I also don’t like the fact that this got capitalized on by people looking to gain power and money from stirring up public anger. I don’t like the fact that it branched out into a lot more than the one case it was supposed to be. How you get from a police officer abusing his authority in Minneapolis to an area of Seattle seceding and 100 nights of riots in Portland is something that makes no logical sense.
Unfortunately, this COULD go down in history as the time that the rule of law collapsed in America, MLK’s line about the color of skin vs. the content of character became permanently reversed, and the highest officials in the Federal government turned against their own people.
“Naturally, BLM protests erupted in Columbus. When Ethics Alarms says “Facts Don’t Matter,” I’m not being cute. ”
And it’s why the expense of body cameras appears to have been a waste. I have mentioned in the past in this forum, the body cameras showing evidence of the deceased with weapons, threatening to harm others, don’t seem to make a difference.
Does anyone care that Bryant was about to do serious harm to or even kill another young black girl? Does her presumptive victim not deserve to grow up and be a woman, too? Is no one grateful that this teenage girl is not dead? What does it do to the psyche of a teenage girl to nearly be murdered in broad daylight and rescued in the nick of time only to have her would-be killer become a martyr? It’s almost as if her particular Black life doesn’t matter.
If you have to ask that, you haven’t been paying attention to the weekend deaths in Chicago. Pretty much every weekend at least one black person is shot and killed by another black person in Chicago, more often more than one. No one bats an eye. However, if a black person is shot and killed by a white person or a cop, THEN suddenly it’s a VERY big problem immediately. The circumstances don’t matter. There is no need for investigations, hearings, trials, or anything like that. There needs to be street justice, that day if possible, and not just on the shooter. The whole city needs to pay, and the whole country needs to pay and pay plenty.

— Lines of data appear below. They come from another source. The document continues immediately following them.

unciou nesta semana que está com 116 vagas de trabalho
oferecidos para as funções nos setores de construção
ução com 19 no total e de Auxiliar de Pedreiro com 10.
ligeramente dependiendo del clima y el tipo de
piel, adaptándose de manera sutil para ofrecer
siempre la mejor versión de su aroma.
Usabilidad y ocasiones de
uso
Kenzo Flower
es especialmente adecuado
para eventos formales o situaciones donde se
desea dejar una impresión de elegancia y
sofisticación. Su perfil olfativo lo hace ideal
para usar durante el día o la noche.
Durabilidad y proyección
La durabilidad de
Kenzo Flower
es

Expect many more cases along the lines of Lozito vs. NYC.
The police have no liability if they respond to a violent altercation and sit in their vehicles until the fight is over and all participants are bloodied on the ground.

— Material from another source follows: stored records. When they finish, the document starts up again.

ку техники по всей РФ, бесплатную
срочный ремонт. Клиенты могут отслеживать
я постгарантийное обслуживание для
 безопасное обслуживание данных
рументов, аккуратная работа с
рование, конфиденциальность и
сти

They are worse off if they try to prevent violence. So why not just sit and watch?
A side question raised by the body camera video: when did it become standard operating procedure among people of color to kick other people in the head (or literally stomp on their head)? Will that guy face some sort of felonious assault charge?

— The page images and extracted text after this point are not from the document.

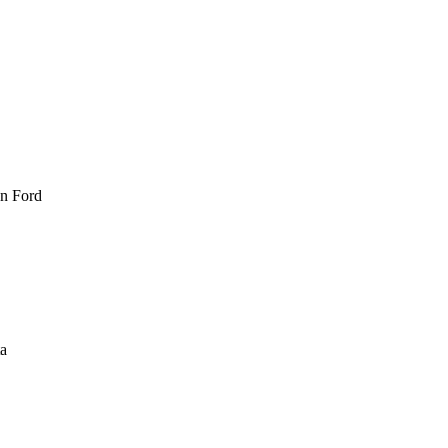
n Ford
ta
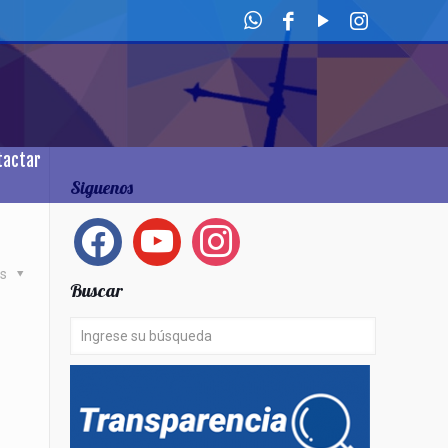
tactar
Siguenos
facebook
youtube
instagram
as
Buscar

At least since Portland, where thug Markquise Love tried a field goal on Adam Haner’s head last year. He got less than two years for it, plus three years probation. In my opinion what he did should have gotten him at least five years with a three-year period of parole ineligibility, which is the standard penalty for the third-degree crime of aggravated assault here. 10 with a 7, which would be for a second degree crime like attempted murder would probably be a reach. Haner said he sought no revenge. He’s a bigger man than most if he can think that. I’m not going to say I’d be waiting for that guy to be released with some large heavy object, because that’s just anger and testosterone, but I might hit him with a civil suit for assault and battery. It’s not like it would be hard to prove, and, although I might not collect much, I’d enter a $100K judgment against this jerk, blow a gigantic hole in his credit rating, and garnish his wages for the rest of his life.